ジョギングと鼓動、そして緊張ということ

ドイツの音楽大学での初めての卒業試験を半年後に控えていた頃のお話です。私の勉強していた音楽大学の学士卒業試験のスケジュールは2日にわたり、1日目に45分間のコンサート形式、2日目は45分間のレパートリー部門、オーケストラスタディ部門、初見演奏、2週間前に渡される新曲をレッスンなしで仕上げる、というなかなかに盛りだくさんな内容です。この卒業試験を無事に乗り切るためには、体力的、精神的にタフであることが求められますが、私も例に漏れず試験を無事乗り切るために体力をもっとつけたいと思っていました。一番お金のかからないジョギングを始めました。先日のブログ「壮大なる散歩道」でも紹介しましたが、このコースを一周、約1時間の道のりです。

上り坂や下り坂、大きなカーブがあったりと、ジョギングのコースとしてはなかなか走りがいのあるものなので、体力はずいぶんとついたような気がしました。有酸素運動で体力をつけたことは、私の卒業試験の結果にも大いに役立ったと思います。そして、さらに数年過ぎた頃、何かの記事で見かけたテーマが気にかかりました。
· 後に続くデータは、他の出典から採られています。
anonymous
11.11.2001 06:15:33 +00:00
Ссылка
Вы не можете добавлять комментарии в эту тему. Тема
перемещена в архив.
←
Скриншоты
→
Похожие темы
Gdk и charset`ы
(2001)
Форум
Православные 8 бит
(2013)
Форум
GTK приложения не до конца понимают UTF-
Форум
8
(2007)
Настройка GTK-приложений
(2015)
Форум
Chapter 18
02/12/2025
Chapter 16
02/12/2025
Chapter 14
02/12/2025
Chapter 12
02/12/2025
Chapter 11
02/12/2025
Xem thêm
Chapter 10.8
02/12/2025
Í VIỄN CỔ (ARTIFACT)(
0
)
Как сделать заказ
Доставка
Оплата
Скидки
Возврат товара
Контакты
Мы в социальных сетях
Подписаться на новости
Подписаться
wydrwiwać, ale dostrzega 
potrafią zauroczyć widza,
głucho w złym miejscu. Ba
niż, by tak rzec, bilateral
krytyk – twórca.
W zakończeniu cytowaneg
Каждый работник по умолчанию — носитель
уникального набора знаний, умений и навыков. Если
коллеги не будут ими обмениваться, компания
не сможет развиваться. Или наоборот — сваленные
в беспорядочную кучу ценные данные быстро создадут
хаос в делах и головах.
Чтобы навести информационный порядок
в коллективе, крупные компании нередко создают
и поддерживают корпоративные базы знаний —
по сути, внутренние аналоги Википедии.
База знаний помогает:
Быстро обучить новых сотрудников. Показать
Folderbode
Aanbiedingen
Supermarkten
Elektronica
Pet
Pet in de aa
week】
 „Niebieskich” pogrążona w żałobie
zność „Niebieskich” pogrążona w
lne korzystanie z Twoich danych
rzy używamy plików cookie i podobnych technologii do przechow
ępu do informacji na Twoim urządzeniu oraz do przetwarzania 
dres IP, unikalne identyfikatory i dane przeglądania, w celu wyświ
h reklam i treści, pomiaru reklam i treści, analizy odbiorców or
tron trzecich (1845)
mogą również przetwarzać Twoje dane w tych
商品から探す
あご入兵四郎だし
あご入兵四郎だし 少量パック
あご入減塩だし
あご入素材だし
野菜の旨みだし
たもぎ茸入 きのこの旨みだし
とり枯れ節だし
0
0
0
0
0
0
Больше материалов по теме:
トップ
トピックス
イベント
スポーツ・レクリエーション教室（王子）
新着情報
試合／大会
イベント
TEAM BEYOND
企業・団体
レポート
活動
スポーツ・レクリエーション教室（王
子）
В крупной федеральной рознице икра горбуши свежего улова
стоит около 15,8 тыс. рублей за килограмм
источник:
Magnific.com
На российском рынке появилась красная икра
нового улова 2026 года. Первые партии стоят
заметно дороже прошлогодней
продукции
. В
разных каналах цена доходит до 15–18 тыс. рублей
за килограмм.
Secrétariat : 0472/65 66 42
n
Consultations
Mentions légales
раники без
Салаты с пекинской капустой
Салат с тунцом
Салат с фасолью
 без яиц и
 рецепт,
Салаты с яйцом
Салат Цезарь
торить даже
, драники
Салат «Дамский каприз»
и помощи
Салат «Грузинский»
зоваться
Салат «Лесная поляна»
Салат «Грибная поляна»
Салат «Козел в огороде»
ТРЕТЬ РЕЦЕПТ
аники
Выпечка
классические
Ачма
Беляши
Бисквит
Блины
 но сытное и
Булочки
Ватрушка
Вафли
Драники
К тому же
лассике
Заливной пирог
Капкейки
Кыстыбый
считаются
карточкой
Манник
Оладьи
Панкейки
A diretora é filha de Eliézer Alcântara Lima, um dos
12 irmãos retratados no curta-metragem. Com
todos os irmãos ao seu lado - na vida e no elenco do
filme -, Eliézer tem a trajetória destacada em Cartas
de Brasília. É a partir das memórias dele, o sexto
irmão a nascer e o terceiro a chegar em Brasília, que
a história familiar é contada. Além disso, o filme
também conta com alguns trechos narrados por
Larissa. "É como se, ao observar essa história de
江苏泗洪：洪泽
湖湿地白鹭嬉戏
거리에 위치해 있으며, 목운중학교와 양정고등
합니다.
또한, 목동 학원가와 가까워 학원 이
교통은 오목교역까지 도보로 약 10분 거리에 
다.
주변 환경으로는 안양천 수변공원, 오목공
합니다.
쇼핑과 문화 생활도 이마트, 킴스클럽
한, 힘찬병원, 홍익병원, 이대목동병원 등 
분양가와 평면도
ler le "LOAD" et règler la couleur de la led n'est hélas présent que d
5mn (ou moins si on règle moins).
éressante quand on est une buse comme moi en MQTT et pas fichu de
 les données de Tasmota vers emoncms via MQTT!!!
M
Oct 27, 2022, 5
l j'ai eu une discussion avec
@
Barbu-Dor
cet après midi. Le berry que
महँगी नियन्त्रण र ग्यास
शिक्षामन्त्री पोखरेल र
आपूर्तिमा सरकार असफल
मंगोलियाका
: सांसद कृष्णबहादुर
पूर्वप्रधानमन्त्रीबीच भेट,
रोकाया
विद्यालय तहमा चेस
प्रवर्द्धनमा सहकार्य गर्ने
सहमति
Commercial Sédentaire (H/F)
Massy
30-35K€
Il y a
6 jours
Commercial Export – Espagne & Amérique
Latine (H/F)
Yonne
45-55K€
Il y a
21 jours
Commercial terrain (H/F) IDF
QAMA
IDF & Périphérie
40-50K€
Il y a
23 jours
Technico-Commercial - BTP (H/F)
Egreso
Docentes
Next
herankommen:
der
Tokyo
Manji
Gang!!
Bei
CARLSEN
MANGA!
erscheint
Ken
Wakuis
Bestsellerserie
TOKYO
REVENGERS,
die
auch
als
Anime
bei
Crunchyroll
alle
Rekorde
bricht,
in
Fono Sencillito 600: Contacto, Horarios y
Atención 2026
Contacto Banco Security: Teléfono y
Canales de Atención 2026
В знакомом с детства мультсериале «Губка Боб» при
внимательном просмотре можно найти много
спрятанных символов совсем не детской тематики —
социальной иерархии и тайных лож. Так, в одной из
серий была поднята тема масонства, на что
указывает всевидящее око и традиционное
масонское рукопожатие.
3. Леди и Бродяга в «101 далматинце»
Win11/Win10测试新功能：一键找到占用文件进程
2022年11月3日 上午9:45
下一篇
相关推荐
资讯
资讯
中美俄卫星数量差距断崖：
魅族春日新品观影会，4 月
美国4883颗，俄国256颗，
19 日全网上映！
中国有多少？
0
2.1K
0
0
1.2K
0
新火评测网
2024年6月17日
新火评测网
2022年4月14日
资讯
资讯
「緊張している時の心臓の鼓動は、ジョギングをしている時のそれと同じだ」という内容です。

音楽家、演奏家は舞台の上に立ってお客様の前で演奏して聴いていただく中で、個人の差などはありますが、大なり小なり「緊張」「あがり」と格闘しています。なぜかと言いますと、普段練習している状況と、本番の状況では自然と「緊張度が変わってくる」ためです。普段の練習から本番(お客さまが聴かれている)を想定して予行演習できれば良いのですが、なかなかそうもいきません。私が目にしたこの記事は、「緊張した時(精神的)とジョギングをした時(身体的)の鼓動は同じ速さ」という内容で、自分の意思でジョギングをする事で緊張した時の状態を作り出して、それに慣れるという事が可能になるわけです。

なるほど。私が舞台の上で緊張している時の心臓の鼓動はこのようなペースなんだな、と冷静な気持ちの時に感じる事ができ、それを受け入れるという事、さらにはその状態に慣れていく、ということの大切さを知りました。

もちろん、本番を重ねていく、経験を積んでいき慣れていくことで緊張を緩和していくのも大切な手段です。それに加えて、私にとってはこの「ジョギングの時の心拍数」と「本番で緊張した時の心拍数」がとても似ているということを知る事ができたのは良かったと思います。余談ですが、私は今日本に帰って、自分の車を運転しています。そのために免許を取ったのですが、その際の実技試験、筆記試験は久々にとても緊張しました。さらに運転をするようになって、初めて通る道、ルートなど「自分にとって新しい事、リスクをともなう事」に直面した時、この「心臓の鼓動が速くなる」のだというのを味わいました。つまり、私にとってまだ経験したことのない本番と、まだ通ったことのない道を車で行くというのは、同じような緊張度ということなのですね。皆さんは、緊張する場面に直面した時、何か自分なりの対処法などお持ちですか?